## Exercise text
★ ★ ★ ★ ★ ★ ★
To determine the position of the robot in the map precisely within a specific path cruise, the AMCL algorithm is used in this article for the autonomous positioning of the robot.

Figure 9. Message flow diagram

The AMCL is a plane orientation algorithm based on a probability model, and it is obtained through an improvement in Monte Carlo Localization (MCL). The positioning principle of AMCL is that on the basis of a given map, and combined with laser data and odometer information, a limited particle number is used to represent the possible distribution of robot poses in the environment, and each particle represents one possible robot state. While receiving new sensor data, each particle would estimate its precision by checking its possibility of receiving a sensor number under the current pose. During the action that follows, that algorithm would resample particles to obtain more precise particles. A loop iteration of robot motion for obtaining sensor data and resampling procedures would be continued, and when the positioning succeeds, all the particle swarms would gather near the real pose of the robot. Compared with the MCL algorithm, the ACML integrates odometer information, solves the problem that the overall robot positioning would fail in an unknown environment, and improves the stability and accuracy of robot positioning on the map. The AMCL employs the KLD sampling algorithm to adjust the number of particles dynamically, which to some extent solves the serious increase in the calculations caused by the increased particle number. The essence of the KLD sampling algorithm is to distribute various KL distances by observing two possibilities. The approximation error between KL distance distribution possibility p and possibility distribution q is

$K(p, q)=\sum_{x} p(x) \log \frac{p(x)}{q(x)}$  (6)

The KL distance is a nonnegative number, and when the possibility distribution of p and q are consistent, K(p,q) is zero. Suppose that k subspace possibilities are in discrete distribution, use vector X={X1,X2,…,Xk} to represent the number of sampled particles in each subspace and vector P={p1, p2,…, pk} to represent the real possibility of each subspace, and then the possibility density of its maximum likelihood estimation could be represented as $\hat{P}=X / n$. When the n particle number meets certain conditions, the KL distance K(p,q) between the estimated possibility distribution and real possibility distribution could be set at smaller than the upper limit value ε, which also guarantees that the error between the estimated possibility distribution and real possibility distribution is the minimum; according to the Wilson-Hilferty transition, the equation for dynamic particle number n in the KLD that makes the approximation error the minimum is

$n=\frac{k-1}{2 \varepsilon}\left\{1-\frac{2}{9(k-1)}+\sqrt{\frac{2}{9(k-1)}} z_{1-\delta}\right\}^{3}$  (7)
★ ★ ★ ★ ★ ★ ★
## Material shown
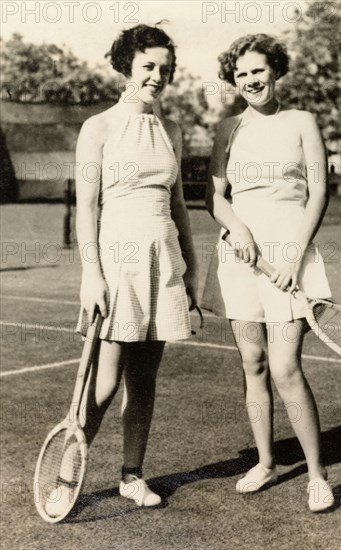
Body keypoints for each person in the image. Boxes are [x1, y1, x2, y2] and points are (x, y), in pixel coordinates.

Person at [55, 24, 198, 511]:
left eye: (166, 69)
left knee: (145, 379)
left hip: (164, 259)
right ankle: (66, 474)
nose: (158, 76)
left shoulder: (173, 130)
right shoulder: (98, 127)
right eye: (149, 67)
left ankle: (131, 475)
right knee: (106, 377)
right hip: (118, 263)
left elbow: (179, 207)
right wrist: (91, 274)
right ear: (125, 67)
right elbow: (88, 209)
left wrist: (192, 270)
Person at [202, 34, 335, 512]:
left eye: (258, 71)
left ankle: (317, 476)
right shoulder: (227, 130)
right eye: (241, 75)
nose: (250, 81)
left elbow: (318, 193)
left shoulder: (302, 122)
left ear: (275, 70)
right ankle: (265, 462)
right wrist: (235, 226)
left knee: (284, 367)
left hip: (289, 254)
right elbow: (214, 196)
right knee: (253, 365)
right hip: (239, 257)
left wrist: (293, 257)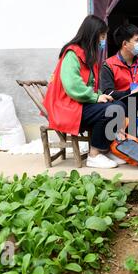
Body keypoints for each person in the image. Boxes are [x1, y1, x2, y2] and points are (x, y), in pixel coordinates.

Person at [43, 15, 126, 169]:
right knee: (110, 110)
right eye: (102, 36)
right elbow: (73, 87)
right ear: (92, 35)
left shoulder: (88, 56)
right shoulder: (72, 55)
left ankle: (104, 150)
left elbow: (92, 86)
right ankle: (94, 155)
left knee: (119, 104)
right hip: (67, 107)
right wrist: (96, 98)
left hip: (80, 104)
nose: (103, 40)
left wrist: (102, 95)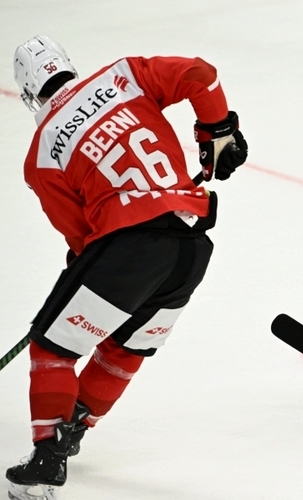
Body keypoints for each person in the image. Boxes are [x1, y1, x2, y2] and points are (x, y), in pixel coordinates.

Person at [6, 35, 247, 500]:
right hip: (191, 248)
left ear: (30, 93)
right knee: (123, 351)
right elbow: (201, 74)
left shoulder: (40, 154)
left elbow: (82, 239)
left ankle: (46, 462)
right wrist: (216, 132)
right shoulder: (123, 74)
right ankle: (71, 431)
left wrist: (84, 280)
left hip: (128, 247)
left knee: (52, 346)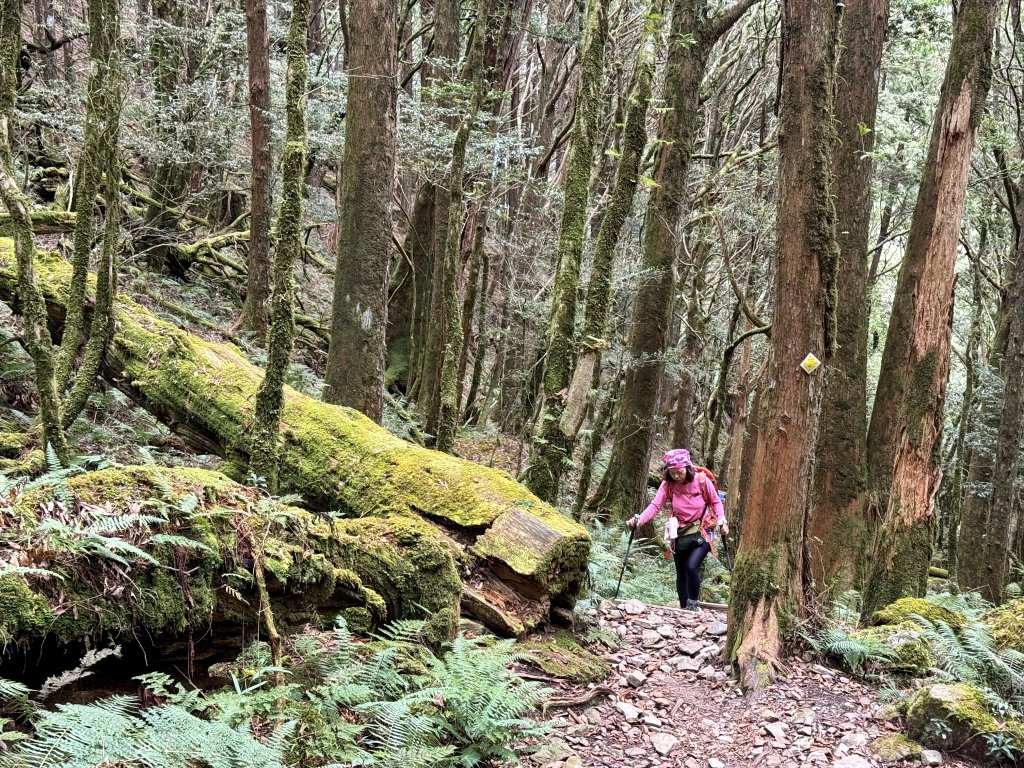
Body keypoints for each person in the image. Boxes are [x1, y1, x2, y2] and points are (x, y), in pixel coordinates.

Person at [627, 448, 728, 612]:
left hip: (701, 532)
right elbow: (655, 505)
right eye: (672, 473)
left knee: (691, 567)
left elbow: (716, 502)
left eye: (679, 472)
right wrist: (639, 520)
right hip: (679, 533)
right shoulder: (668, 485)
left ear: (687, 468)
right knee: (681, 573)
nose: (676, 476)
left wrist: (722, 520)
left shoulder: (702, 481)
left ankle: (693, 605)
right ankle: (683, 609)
★ ★ ★ ★ ★ ★ ★
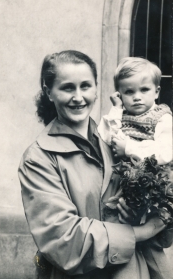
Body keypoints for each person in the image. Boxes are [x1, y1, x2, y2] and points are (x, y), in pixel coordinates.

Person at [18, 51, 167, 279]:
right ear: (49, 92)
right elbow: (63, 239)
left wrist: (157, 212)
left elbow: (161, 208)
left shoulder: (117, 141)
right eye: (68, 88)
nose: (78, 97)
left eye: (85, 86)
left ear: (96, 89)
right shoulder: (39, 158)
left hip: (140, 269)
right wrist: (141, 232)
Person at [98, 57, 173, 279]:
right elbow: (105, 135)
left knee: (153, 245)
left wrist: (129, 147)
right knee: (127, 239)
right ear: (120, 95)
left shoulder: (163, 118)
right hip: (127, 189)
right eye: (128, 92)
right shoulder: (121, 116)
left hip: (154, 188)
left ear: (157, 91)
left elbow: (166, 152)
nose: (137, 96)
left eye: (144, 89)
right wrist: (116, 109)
★ ★ ★ ★ ★ ★ ★
## Action item
According to the robot localization text, which algorithm does AMCL use to adjust the number of particles dynamically?

## Response to this exercise
The KLD sampling algorithm.